Getting stuck did not interrupt her schedule, Raymone said, as she was not doing anything important at the time.
“When the service people got to me I wanted to get out,” said Raymone. “They actually opened the doors at first but then they did something wrong and the doors shut and locked with me inside.”
Emaji Smith, a junior interdisciplinary studies major with concentrations in public health and psychology, said in Neff Hall, the elevators break about once a month. She said it does not interfere with her schedule but it does bother her.
“One time they were both broken,” said Smith. “I am not taking stairs to the fifth floor.”
According to John Sullivan, a junior business marketing major, the elevators in Schwartz Hall break down pretty often but he does not mind.
“It hasn’t really been a problem with me,” said Sullivan. “I don’t mind taking the stairs but they are so far away.”
Tafari Turner, a graduate student getting a master’s in business administration, also lives in Schwartz Hall and said he blames the building’s age.
“I don’t mind when they break cause then I get an extra couple of steps,” said Turner. “I feel like some people are just lazy.”
In North campus the elevators are too slow, said Emily Vilhotti, a junior special education major. She said they have broken once since she moved in this semester.
“Sometimes it skips my floor,” said Vilhotti. “I push the button and I hear it go all the way up and all the way back down to the lobby and I have to try again.”
Robert Sheeley, associate vice president for capital budgeting and facilities operations, said the elevators get maintenance from Bay State Elevator.
“We have a maintenance contract with the company,” said Sheeley. “It’s an annual contract that covers all the elevators on our campus,”
According to Bay State Elevator’s website, they have a strong history and the technical experience to service a higher education facility like Southern Connecticut State University.
Sheeley said the problem they are facing now is the age of the buildings on campus.
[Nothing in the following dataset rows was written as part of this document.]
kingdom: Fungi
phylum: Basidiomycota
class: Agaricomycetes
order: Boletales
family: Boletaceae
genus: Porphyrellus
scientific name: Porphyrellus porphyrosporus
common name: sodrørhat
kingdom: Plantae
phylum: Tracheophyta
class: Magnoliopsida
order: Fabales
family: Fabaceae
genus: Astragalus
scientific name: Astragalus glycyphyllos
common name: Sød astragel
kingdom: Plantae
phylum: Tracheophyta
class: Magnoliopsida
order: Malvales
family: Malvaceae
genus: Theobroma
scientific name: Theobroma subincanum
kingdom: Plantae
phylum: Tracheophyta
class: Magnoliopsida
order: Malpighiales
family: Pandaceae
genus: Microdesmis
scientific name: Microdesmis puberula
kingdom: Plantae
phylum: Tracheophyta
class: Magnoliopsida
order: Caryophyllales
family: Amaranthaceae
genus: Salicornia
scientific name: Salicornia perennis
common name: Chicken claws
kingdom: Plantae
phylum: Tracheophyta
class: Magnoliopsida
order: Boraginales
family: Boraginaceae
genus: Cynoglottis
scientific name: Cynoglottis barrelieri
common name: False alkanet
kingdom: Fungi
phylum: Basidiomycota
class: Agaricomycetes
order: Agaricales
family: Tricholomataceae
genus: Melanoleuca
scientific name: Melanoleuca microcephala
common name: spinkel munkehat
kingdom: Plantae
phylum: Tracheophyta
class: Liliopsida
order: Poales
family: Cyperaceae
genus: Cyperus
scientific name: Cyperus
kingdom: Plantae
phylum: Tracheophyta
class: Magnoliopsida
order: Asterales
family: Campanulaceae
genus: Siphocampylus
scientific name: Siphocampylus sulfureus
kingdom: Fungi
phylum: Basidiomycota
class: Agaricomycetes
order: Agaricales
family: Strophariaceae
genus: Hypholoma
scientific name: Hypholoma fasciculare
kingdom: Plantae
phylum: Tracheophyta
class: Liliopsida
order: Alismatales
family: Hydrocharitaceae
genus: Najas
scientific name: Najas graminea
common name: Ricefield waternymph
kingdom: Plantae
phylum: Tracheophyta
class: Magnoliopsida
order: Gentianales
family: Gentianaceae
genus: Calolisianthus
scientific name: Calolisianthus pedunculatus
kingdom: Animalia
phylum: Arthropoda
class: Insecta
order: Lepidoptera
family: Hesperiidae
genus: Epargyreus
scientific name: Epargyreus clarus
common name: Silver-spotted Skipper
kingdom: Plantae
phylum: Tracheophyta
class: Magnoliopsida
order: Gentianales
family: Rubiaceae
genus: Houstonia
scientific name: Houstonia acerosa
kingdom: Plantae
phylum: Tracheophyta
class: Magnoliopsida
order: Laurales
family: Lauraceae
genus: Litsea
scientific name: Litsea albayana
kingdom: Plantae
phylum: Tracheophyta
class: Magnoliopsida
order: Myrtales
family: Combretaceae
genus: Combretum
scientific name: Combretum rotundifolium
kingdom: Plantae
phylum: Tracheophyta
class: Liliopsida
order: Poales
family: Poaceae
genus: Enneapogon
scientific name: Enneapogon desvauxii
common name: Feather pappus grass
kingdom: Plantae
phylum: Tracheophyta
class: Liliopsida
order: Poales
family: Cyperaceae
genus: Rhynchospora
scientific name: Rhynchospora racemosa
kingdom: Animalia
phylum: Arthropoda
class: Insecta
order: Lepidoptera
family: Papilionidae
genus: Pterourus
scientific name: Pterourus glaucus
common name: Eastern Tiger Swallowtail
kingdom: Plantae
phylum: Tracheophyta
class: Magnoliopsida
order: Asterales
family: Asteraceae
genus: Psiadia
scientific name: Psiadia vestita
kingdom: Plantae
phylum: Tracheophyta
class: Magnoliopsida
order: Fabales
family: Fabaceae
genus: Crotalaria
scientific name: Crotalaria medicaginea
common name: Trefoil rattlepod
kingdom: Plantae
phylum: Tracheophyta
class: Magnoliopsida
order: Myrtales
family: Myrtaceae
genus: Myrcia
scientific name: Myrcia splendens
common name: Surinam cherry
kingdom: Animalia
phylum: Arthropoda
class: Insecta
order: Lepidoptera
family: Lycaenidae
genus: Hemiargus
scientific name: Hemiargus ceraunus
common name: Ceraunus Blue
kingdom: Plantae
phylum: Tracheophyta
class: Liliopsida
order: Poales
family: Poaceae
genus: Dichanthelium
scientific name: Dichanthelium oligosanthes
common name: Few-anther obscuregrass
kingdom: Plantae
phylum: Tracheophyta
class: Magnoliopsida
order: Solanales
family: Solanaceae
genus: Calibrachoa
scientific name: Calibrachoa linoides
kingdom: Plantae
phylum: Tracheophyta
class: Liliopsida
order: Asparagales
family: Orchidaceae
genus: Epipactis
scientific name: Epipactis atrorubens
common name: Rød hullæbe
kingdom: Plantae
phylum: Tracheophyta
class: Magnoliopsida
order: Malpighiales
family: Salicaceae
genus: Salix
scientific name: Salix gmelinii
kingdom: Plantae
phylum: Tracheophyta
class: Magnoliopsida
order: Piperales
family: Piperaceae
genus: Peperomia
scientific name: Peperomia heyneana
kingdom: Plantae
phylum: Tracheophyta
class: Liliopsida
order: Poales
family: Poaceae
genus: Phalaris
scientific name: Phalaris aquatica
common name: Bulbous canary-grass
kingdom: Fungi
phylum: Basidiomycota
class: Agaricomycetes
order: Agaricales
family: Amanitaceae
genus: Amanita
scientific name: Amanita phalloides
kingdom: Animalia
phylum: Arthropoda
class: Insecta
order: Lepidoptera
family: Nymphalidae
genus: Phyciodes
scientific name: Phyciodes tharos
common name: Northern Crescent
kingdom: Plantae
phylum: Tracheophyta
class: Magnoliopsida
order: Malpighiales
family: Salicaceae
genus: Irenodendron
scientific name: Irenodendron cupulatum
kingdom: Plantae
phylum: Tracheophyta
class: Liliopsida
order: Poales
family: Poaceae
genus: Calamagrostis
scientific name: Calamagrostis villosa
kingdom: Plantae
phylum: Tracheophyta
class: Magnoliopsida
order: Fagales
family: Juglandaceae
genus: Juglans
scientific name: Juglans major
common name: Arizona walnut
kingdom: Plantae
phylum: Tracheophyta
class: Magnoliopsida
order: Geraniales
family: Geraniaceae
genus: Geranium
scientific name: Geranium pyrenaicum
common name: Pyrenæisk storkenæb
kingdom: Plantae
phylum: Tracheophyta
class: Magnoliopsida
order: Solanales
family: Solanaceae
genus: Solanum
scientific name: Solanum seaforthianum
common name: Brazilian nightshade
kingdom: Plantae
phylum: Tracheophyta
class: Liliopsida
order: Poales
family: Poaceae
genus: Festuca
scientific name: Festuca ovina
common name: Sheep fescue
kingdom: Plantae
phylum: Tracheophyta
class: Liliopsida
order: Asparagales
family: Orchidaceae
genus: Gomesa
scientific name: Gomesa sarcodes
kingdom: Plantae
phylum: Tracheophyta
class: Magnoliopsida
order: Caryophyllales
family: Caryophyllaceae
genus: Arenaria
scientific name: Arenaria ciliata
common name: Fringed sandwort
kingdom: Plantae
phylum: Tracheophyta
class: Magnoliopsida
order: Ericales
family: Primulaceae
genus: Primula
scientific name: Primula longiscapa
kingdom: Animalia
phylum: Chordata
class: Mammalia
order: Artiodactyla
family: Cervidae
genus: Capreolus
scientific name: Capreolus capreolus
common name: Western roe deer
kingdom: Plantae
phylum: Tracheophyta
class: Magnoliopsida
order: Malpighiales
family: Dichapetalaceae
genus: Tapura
He said the school put money into the capital budget program to replace a few elevators on campus in a few months.
“This summer we will be overhauling three elevators at a cost of $167,000 each,” said Sheeley. “One elevator is in Hickerson and two are in Wilkinson.”
There is a plan in the works to replace all the old elevators, said Sheeley, but they need to prioritize based on urgency. According to him, elevators are hard to work on during the school year because they need to be operational for students.
“There’s economics behind this,” said Sheeley. “Now the contractor doesn’t have to reset for the second one and they don’t need don’t worry about the elevators breaking down or leaving their tools out.”
Sheeley said the school will always come up with the money to maintain the elevators, regardless of budget cuts.
“These are safety issues,” said Sheeley. “We don’t compromise on safety issues. Period.”